::: Record set :::
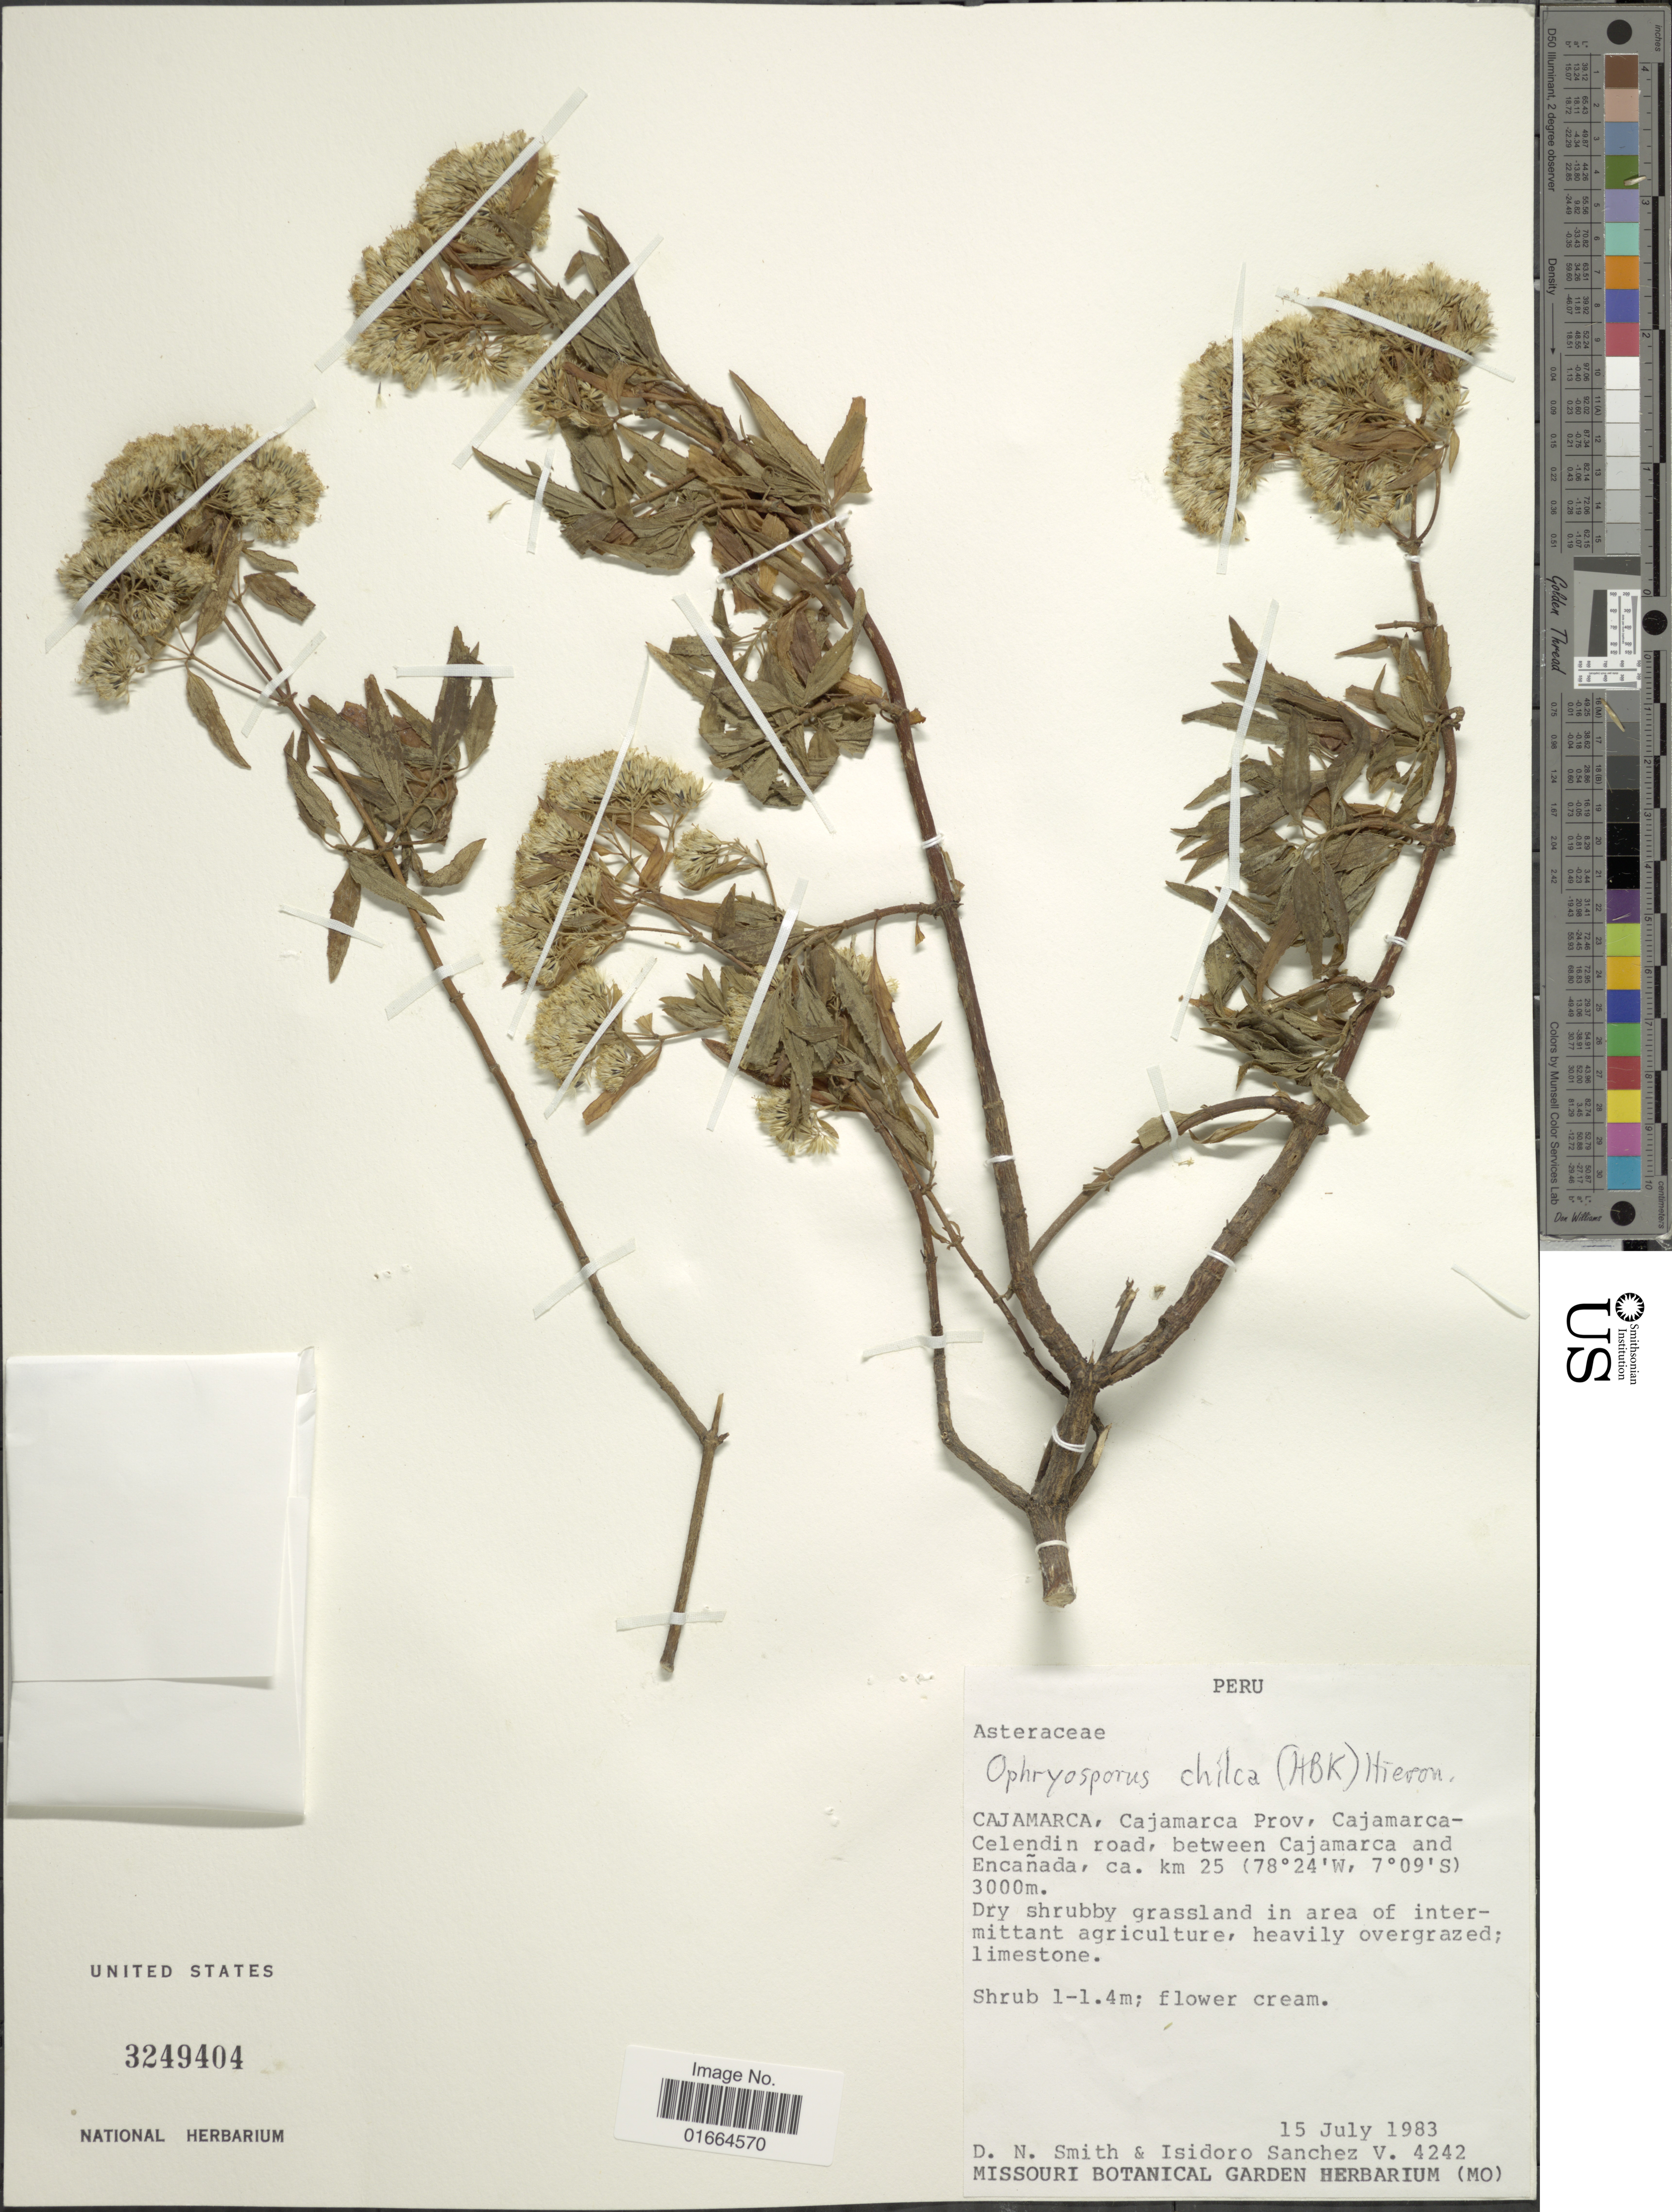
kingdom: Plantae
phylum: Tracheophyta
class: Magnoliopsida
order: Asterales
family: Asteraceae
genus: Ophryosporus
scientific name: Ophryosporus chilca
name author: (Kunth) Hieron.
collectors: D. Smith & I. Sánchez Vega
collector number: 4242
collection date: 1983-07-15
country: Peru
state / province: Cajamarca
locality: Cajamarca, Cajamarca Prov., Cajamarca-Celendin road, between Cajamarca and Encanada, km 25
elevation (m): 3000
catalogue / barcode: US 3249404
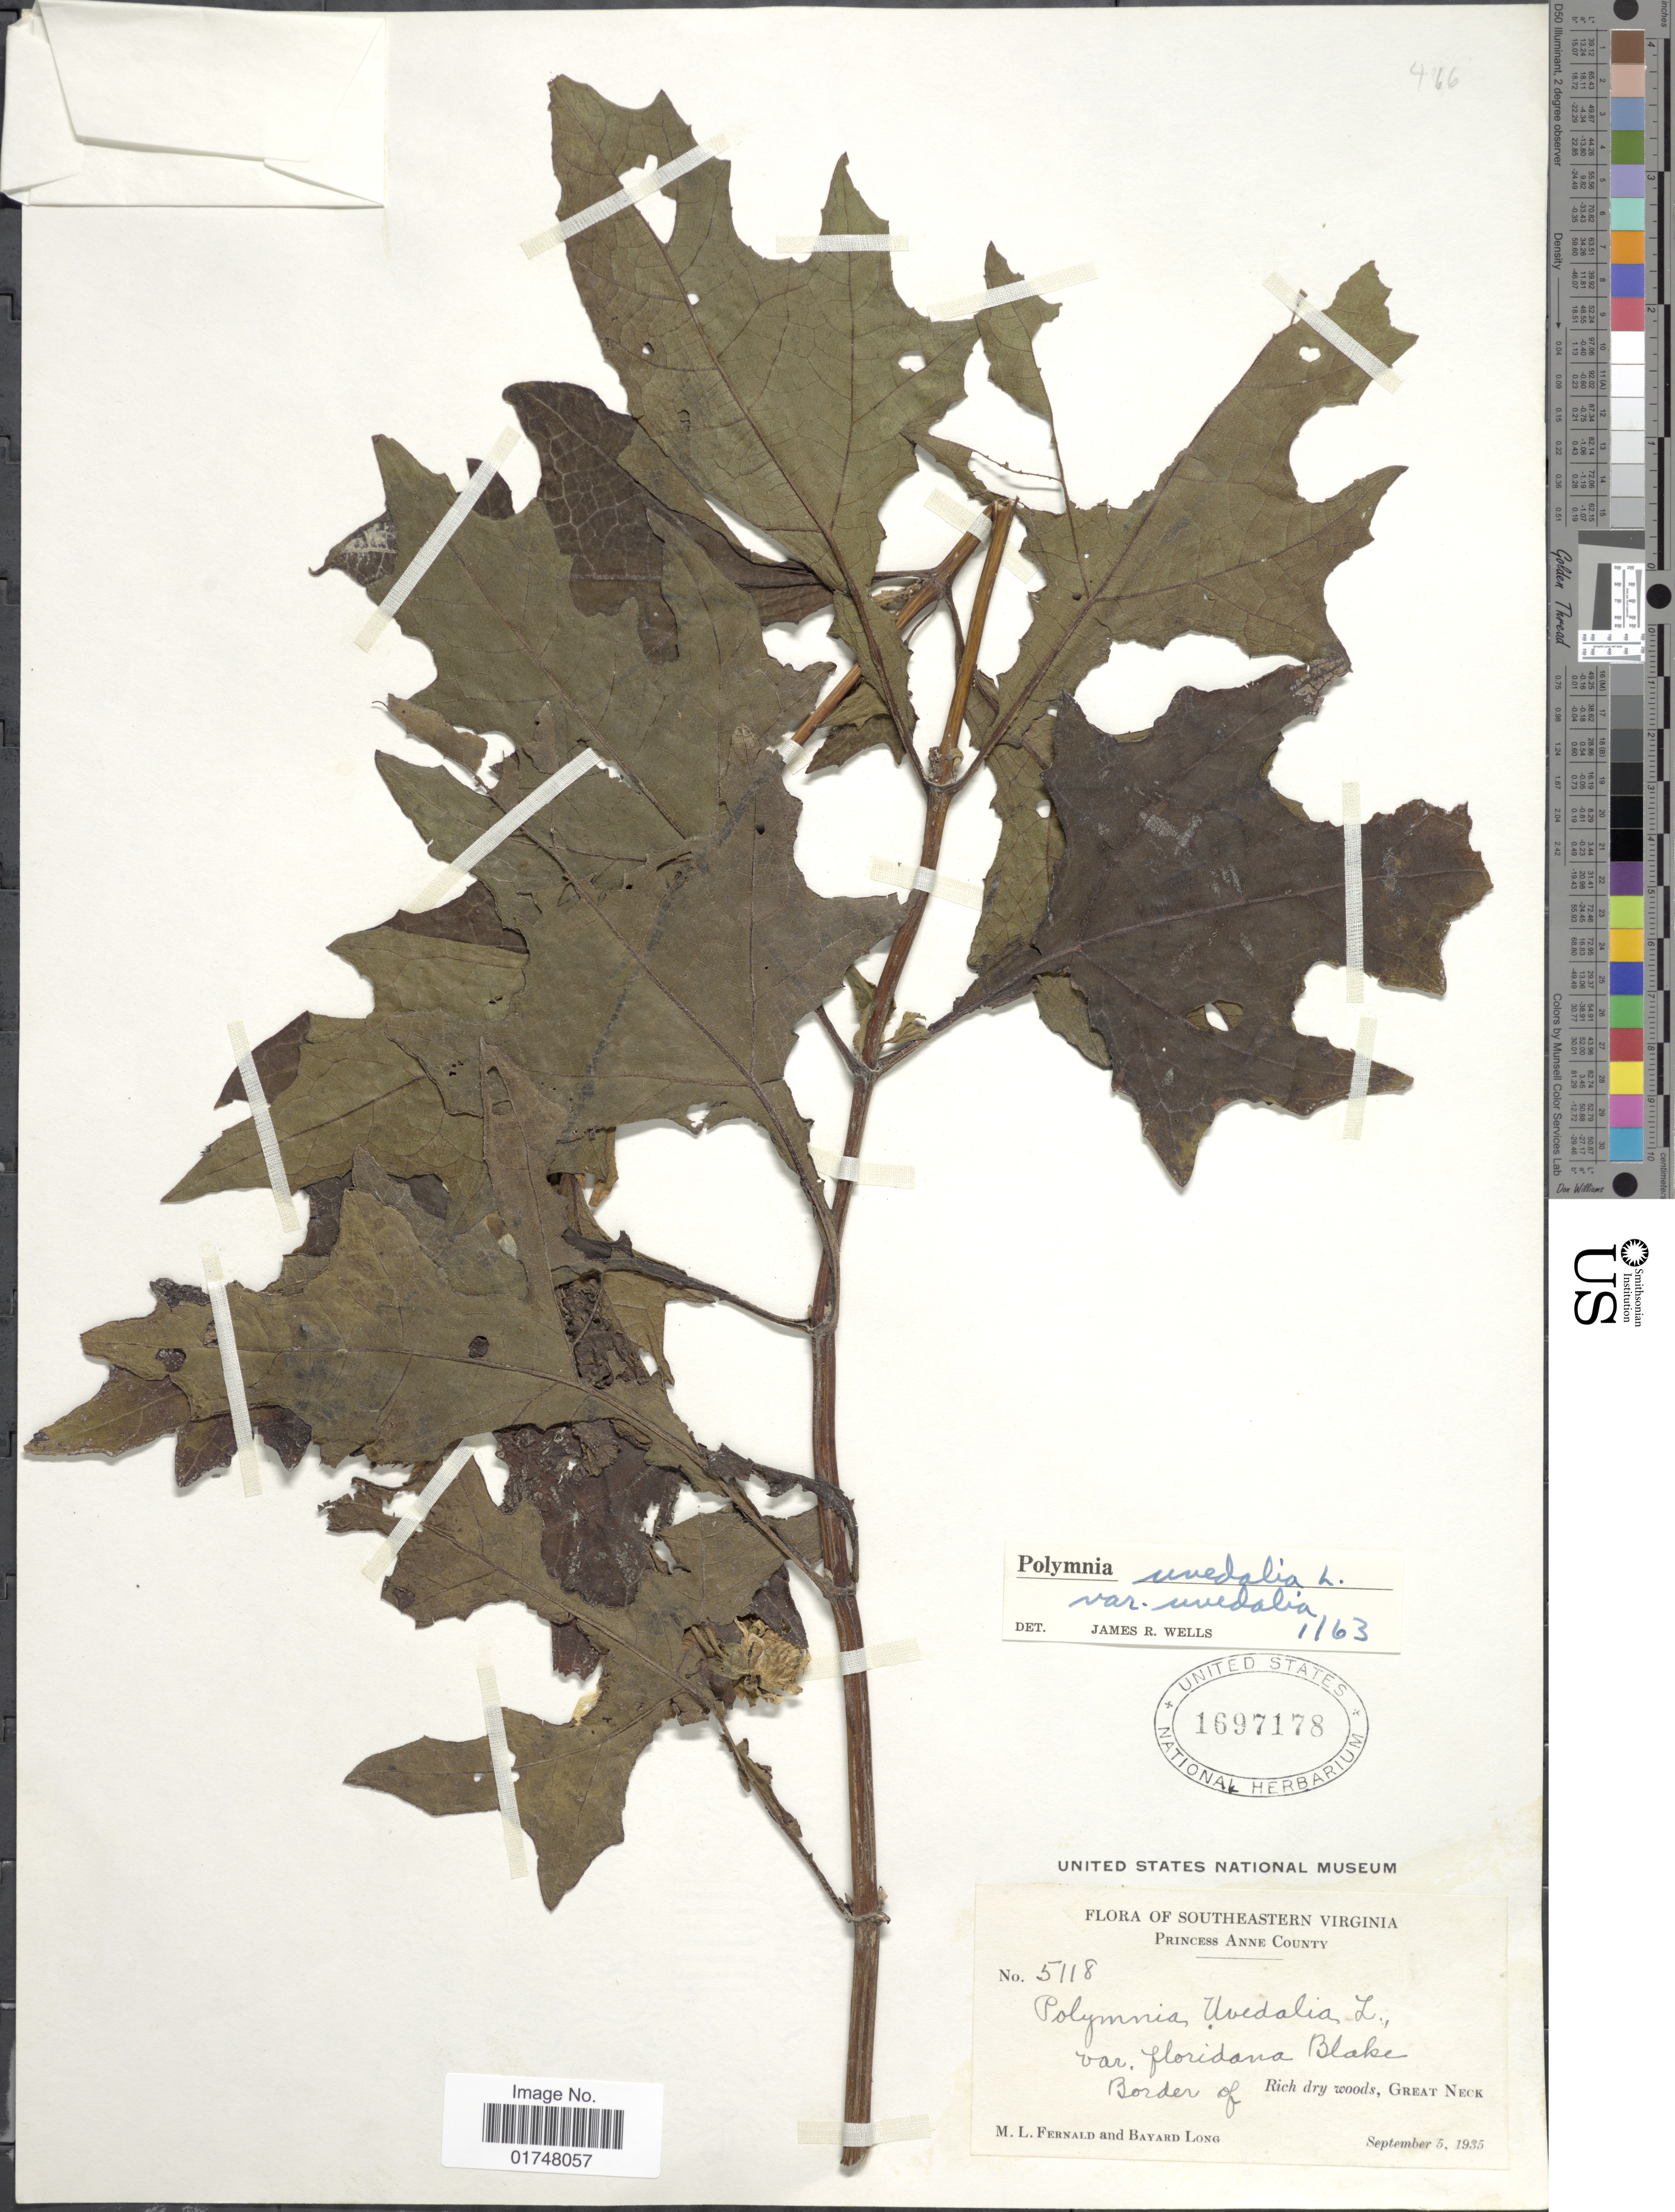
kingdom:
:::
### Task details
Starting at the line that contains "collector number: 4242" and ending at the last line of the material, present those lines as a numbered list, omitting blank lines and leaving out the pictures.

### Solved exercise
1. collector number: 4242
2. collection date: 1983-07-15
3. country: Peru
4. state / province: Cajamarca
5. locality: Cajamarca, Cajamarca Prov., Cajamarca-Celendin road, between Cajamarca and Encanada, km 25
6. elevation (m): 3000
7. catalogue / barcode: US 3249404
8. kingdom:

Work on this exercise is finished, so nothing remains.